__WORK TO COMPLETE__. Can you render the lines below as a numbered list, skipping the blank ones and leaving out the pictures?

__EXTRACTED DATA__.
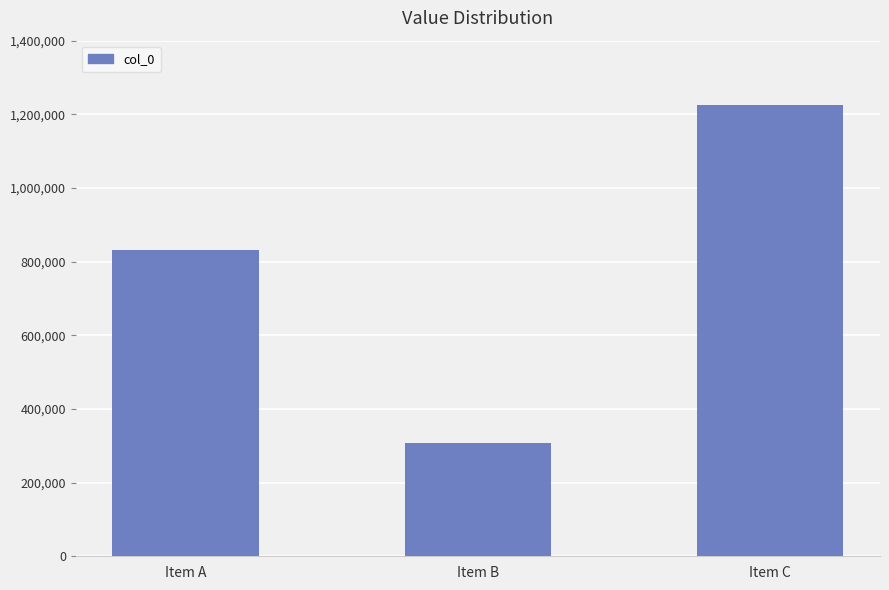

What is the value of the 3rd bar from the left?

1225160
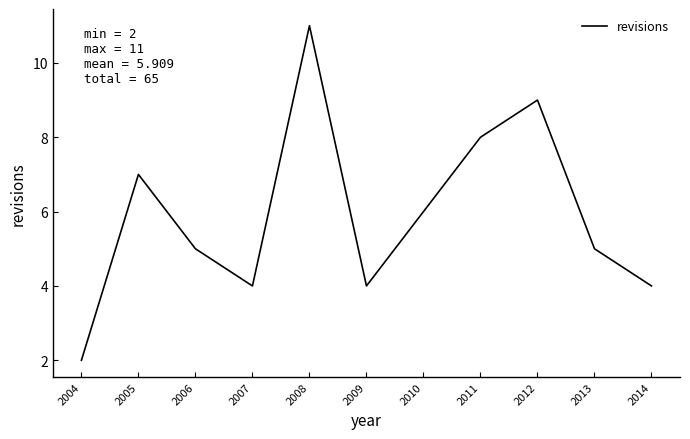

What is the sum of all values?

65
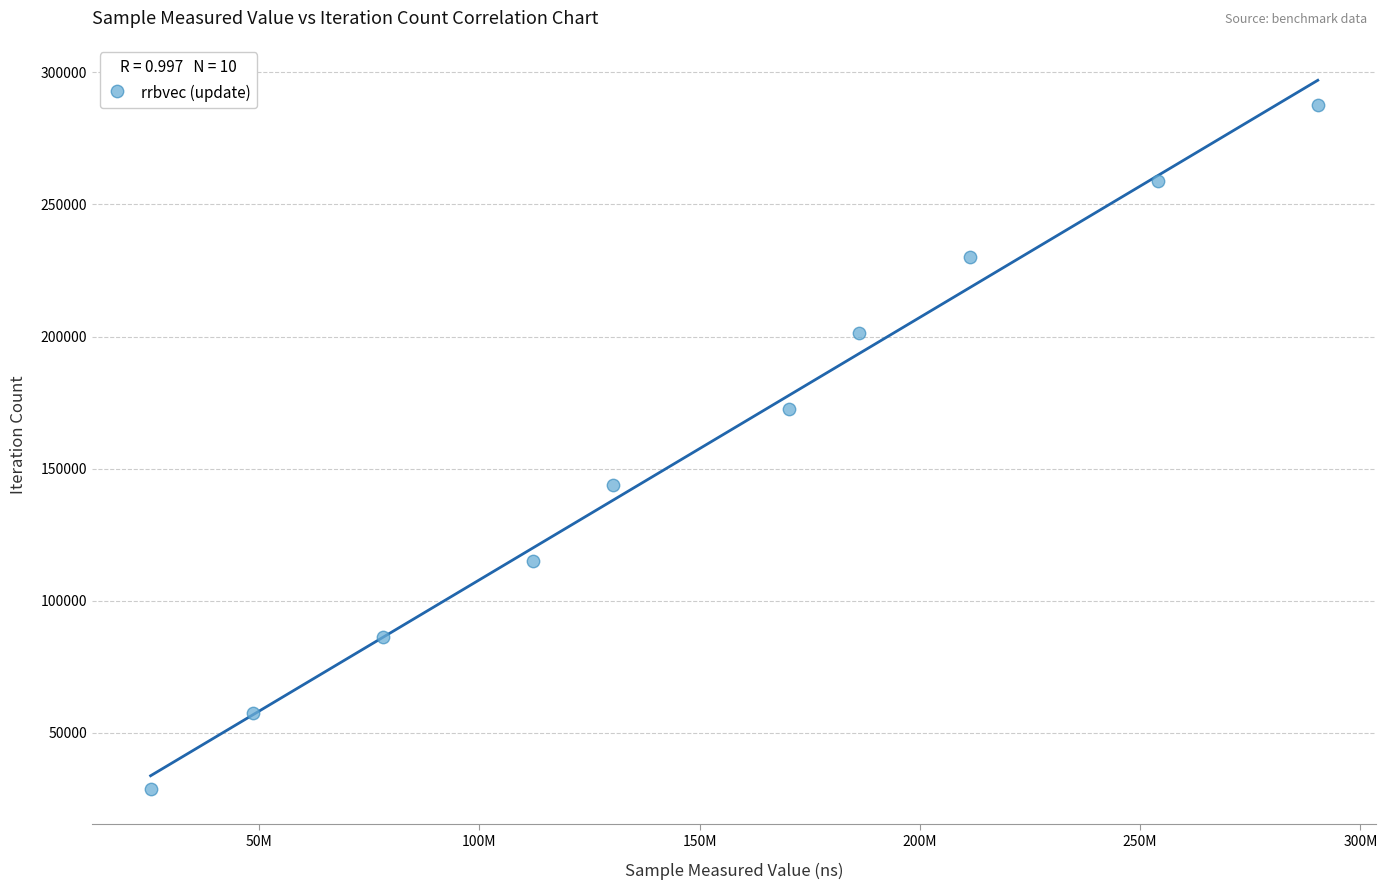

What is the average X value?

150658248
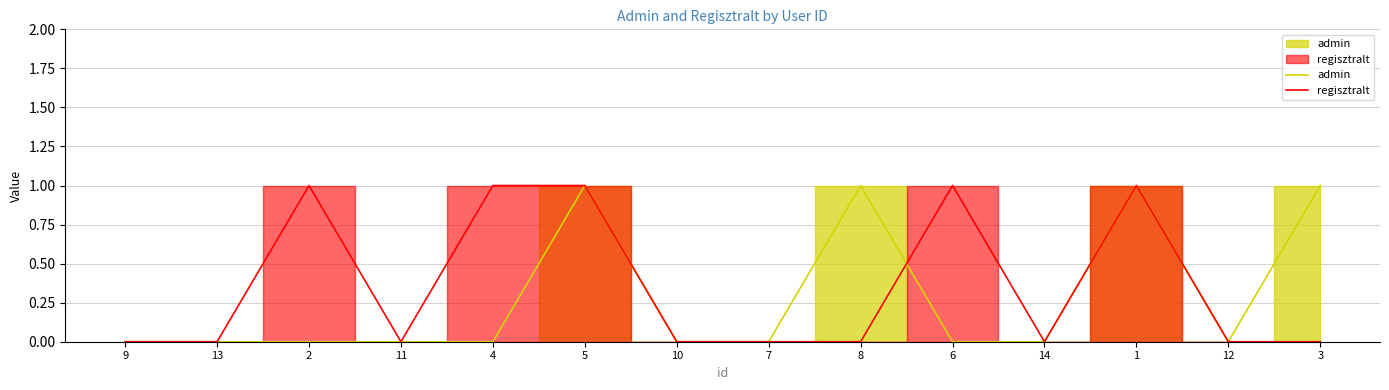

Which label corresponds to the smallest value in the chart?

9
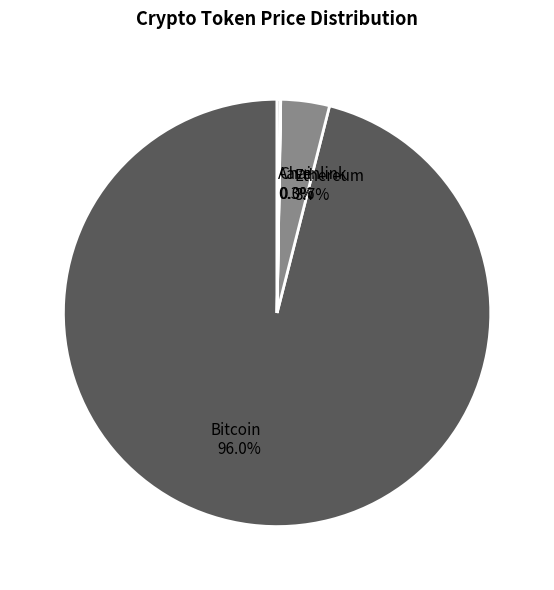

Which slice represents more than half of the pie?

Bitcoin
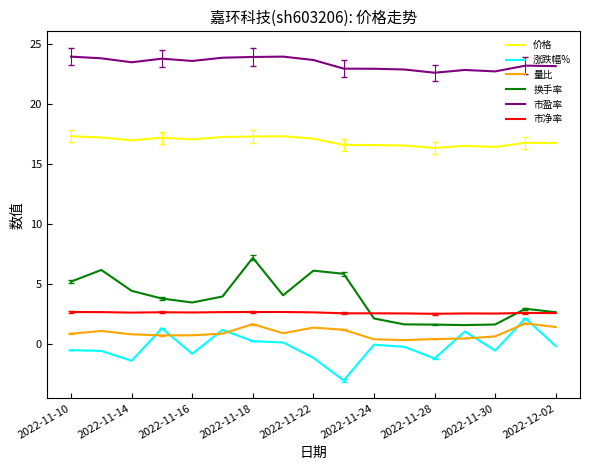

True or false: 市盈率 and 换手率 intersect in this chart.

False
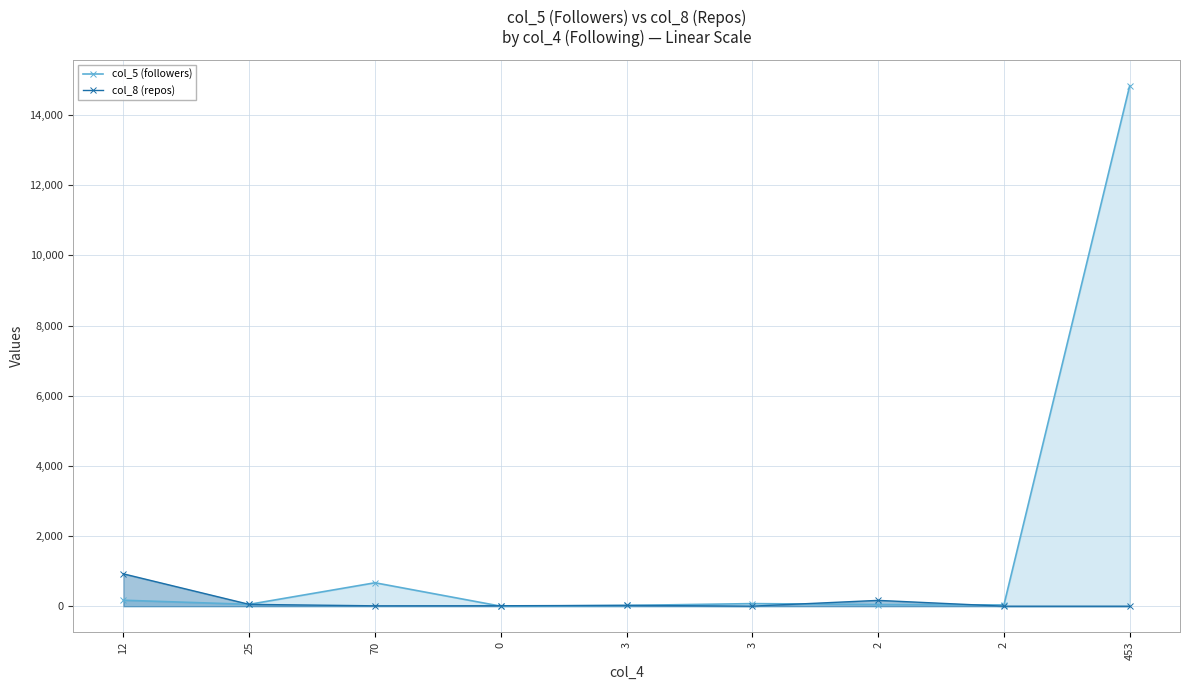

True or false: col_8 (repos) and col_5 (followers) cross at least once.

True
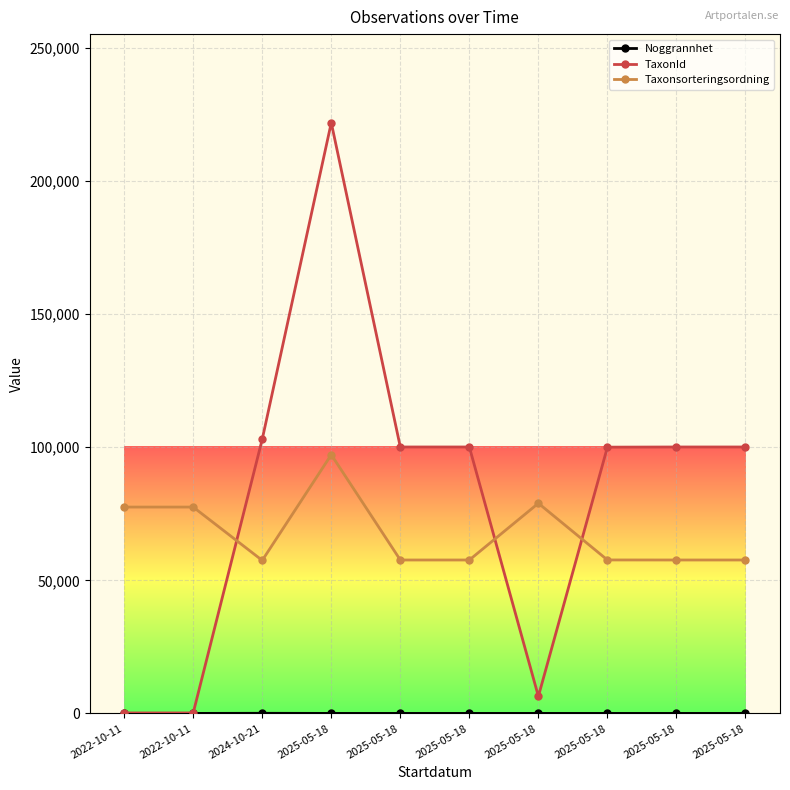

Count the number of categories in the chart.

10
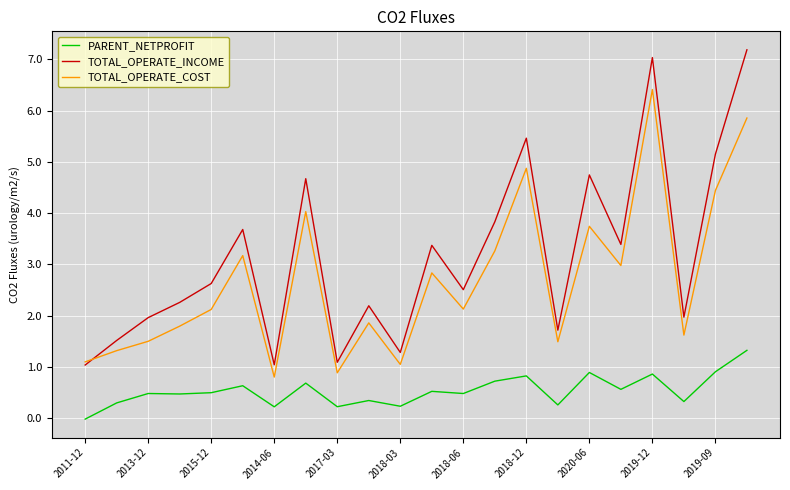

True or false: TOTAL_OPERATE_INCOME and PARENT_NETPROFIT cross at least once.

False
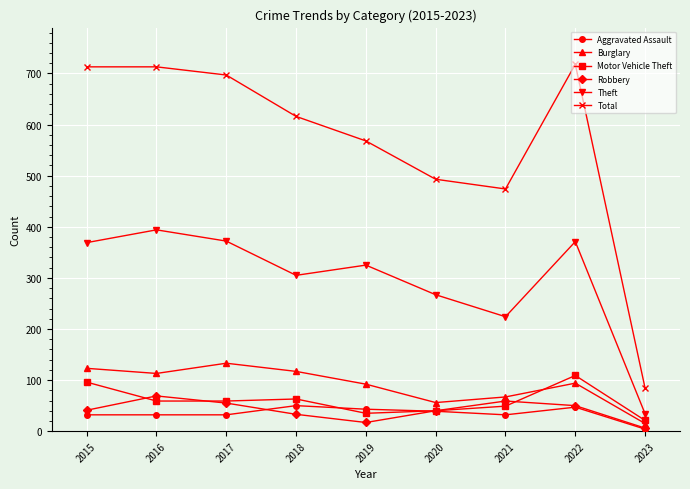

Rank the series by their maximum value, from highest to lowest.

Total, Theft, Burglary, Motor Vehicle Theft, Robbery, Aggravated Assault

__OUTPUT OF THE TASK__.
1. What is the value of the 3rd bar from the left?
2. 1225160
3. What is the sum of all values?
4. 65
5. What is the average X value?
6. 150658248
7. Which label corresponds to the smallest value in the chart?
8. 9
9. Which slice represents more than half of the pie?
10. Bitcoin
11. True or false: 市盈率 and 换手率 intersect in this chart.
12. False
13. True or false: col_8 (repos) and col_5 (followers) cross at least once.
14. True
15. Count the number of categories in the chart.
16. 10
17. True or false: TOTAL_OPERATE_INCOME and PARENT_NETPROFIT cross at least once.
18. False
19. Rank the series by their maximum value, from highest to lowest.
20. Total, Theft, Burglary, Motor Vehicle Theft, Robbery, Aggravated Assault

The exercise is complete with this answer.